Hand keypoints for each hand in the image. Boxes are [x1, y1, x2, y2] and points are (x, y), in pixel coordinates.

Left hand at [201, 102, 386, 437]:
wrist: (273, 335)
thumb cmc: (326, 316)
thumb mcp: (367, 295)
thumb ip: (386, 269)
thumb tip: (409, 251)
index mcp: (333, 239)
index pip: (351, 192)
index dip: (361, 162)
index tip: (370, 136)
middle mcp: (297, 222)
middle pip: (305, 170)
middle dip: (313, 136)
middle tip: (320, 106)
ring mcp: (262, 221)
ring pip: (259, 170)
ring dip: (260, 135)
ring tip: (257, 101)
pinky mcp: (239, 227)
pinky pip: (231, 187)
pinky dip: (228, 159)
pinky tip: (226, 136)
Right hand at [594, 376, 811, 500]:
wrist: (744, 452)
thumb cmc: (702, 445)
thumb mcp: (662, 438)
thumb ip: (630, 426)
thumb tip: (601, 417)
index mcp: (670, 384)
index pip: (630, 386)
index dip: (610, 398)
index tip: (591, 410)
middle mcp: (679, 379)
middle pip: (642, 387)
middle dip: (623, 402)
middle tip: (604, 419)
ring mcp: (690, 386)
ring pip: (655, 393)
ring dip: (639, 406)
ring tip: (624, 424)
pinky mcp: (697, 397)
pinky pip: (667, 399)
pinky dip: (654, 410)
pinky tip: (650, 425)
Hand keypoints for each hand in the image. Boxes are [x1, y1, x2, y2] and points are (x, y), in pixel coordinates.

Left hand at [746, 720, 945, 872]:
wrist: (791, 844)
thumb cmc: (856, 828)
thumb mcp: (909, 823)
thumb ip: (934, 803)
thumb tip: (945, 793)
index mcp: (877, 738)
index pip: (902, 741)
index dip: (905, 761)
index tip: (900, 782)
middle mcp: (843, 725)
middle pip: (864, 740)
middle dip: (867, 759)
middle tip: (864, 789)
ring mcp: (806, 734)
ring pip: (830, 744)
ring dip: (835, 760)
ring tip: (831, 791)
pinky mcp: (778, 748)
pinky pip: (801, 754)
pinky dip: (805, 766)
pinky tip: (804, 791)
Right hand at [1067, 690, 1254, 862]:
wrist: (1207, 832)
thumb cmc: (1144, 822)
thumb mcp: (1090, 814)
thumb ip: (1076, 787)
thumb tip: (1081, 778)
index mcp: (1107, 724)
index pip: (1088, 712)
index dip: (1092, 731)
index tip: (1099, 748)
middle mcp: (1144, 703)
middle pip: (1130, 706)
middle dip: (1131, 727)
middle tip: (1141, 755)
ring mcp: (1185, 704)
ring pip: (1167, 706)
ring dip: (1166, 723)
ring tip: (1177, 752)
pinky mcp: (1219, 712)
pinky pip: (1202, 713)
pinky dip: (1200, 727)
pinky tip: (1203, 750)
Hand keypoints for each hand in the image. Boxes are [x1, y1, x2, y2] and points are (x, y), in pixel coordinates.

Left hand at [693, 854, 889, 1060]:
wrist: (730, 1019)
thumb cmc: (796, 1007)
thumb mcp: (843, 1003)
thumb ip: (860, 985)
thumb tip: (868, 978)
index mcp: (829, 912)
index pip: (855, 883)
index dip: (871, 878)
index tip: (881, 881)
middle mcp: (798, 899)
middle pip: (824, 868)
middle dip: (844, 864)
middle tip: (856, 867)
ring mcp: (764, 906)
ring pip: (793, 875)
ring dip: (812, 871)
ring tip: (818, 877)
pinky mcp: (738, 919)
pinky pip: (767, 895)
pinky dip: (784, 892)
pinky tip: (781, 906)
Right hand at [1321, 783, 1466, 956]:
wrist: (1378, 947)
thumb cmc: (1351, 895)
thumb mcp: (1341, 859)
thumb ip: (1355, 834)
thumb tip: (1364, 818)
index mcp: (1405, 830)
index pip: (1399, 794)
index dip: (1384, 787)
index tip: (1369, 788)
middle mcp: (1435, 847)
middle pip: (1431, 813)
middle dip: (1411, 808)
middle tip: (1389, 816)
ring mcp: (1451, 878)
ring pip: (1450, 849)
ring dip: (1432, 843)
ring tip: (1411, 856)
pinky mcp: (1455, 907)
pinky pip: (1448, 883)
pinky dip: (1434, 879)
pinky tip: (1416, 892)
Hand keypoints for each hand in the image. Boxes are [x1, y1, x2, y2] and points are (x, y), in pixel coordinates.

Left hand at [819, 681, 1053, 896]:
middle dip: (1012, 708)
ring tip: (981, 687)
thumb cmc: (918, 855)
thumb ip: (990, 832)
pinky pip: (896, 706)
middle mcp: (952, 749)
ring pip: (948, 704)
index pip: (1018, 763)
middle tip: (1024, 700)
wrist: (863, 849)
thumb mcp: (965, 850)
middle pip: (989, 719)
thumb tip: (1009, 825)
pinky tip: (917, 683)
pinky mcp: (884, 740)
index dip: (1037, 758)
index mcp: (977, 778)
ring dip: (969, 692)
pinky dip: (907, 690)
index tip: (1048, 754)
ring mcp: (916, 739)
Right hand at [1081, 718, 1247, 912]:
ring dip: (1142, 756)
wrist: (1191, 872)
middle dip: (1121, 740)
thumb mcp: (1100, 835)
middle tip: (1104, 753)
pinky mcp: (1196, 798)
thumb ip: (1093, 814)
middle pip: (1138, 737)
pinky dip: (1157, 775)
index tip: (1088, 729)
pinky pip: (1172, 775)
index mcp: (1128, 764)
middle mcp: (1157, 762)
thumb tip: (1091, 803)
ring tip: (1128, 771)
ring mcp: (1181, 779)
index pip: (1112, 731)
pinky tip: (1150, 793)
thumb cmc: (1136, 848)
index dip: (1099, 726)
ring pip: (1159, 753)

[Problem details]: Reply with a number only, showing how many lines of the material contain the word "wrist".

[Answer to this exercise]: 8